La abuela se devolvió para Neiva después de toda una vida vendiendo “Caldo
Parao”. Cuando llegó con sus hermanas huyendo de la violencia en el
Tolima, ella fue la primera en poner un puesto callejero para vender sopita en
las noches. Su marido no estaba de acuerdo conque ella trabajara, pero con qué
derecho protestaba si él no conseguía más que lo suficiente para emborracharse
y poner problema. La mujer se emberracó, consiguió una carreta, compró ollas y
víveres en la galería y puso su puesto ambulante de comida. Con el
tiempo, el negocio se creció y las bandejas se llenaron de tamales, morcilla,
pollo cocido y carne asada. La plata alcanzó para construir pacientemente
cuatro casitas en un rincón de la loma a un par de cuadras detrás de
la iglesia. Hoy, el callejón imperceptible parece un pueblito abandonado. Los
únicos habitantes de lo que fuera el barrio familiar son Willi, el nieto que
levanta su rancho en un lote vecino a la casita naranja donde vivió la abuela,
Estefanny su compañera, mamá de su bebé Juan, y su hermanito Kalep.
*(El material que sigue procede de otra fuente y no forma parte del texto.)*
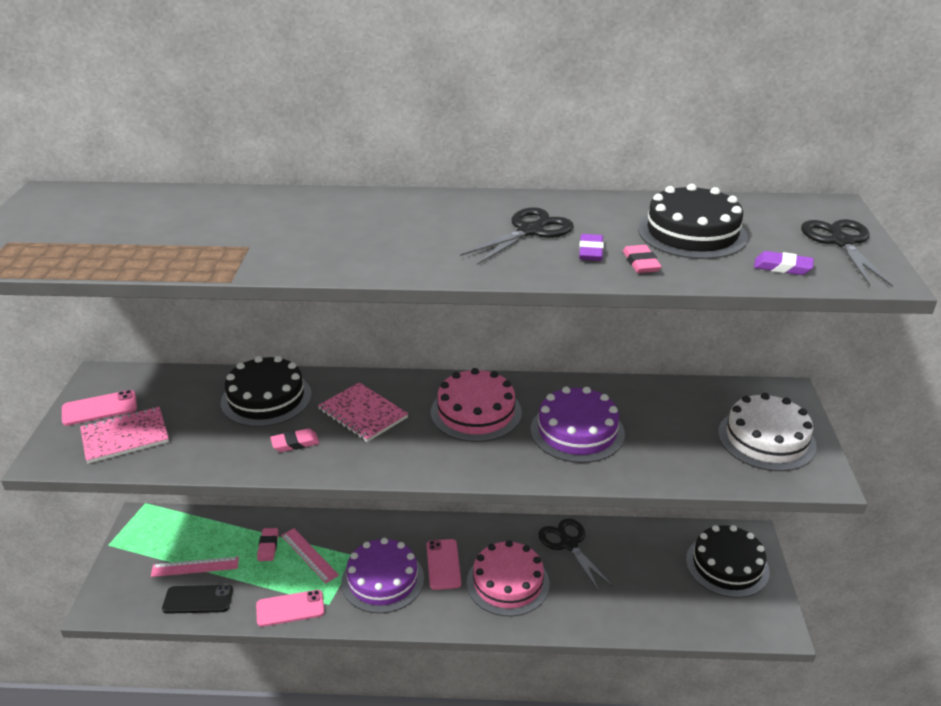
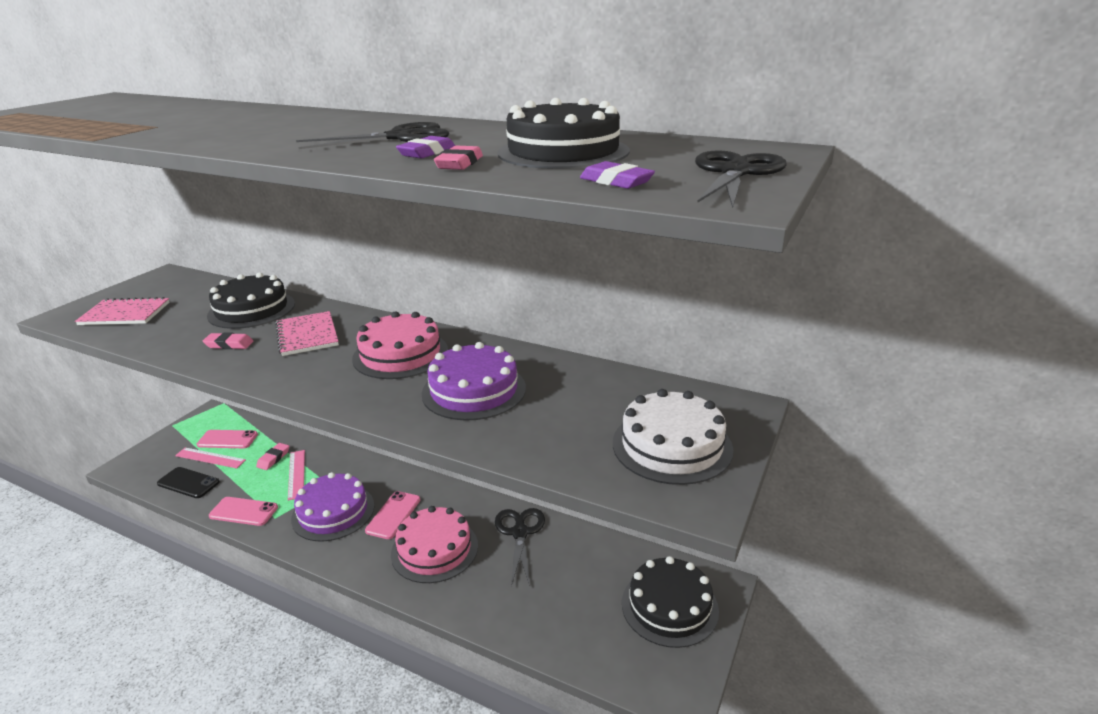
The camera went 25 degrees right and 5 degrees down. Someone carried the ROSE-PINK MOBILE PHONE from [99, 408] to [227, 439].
Como
Bienestar Familiar cerró el jardín infantil que había en el barrio y los maestros
de la educación pública están en huelga, los cuatro llegan puntuales
a la biblioteca donde tiene la sede el Taller de la Memoria.
Mientras el niñito corretea bajo las mesas, y el bebé juega con un celular -que pereciera hecho con garantía contra guarapazos y mordiscos-, o se amamanta o sueña o llora, Willy y Estefanny se quiebran la cabeza tratando de encontrar la estructura adecuada para hacer el retrato documental de la abuela con las huellas que dejó entre los comensales que la visitaban y los familiares que heredaron el ventorrillo; mientras editan se preguntan a dónde irán a parar los puestos del caldo parao que por el momento el alcalde permite funcionar en el parque principal en medio del estruendo de merengues y reggaetones que lo invaden cada noche.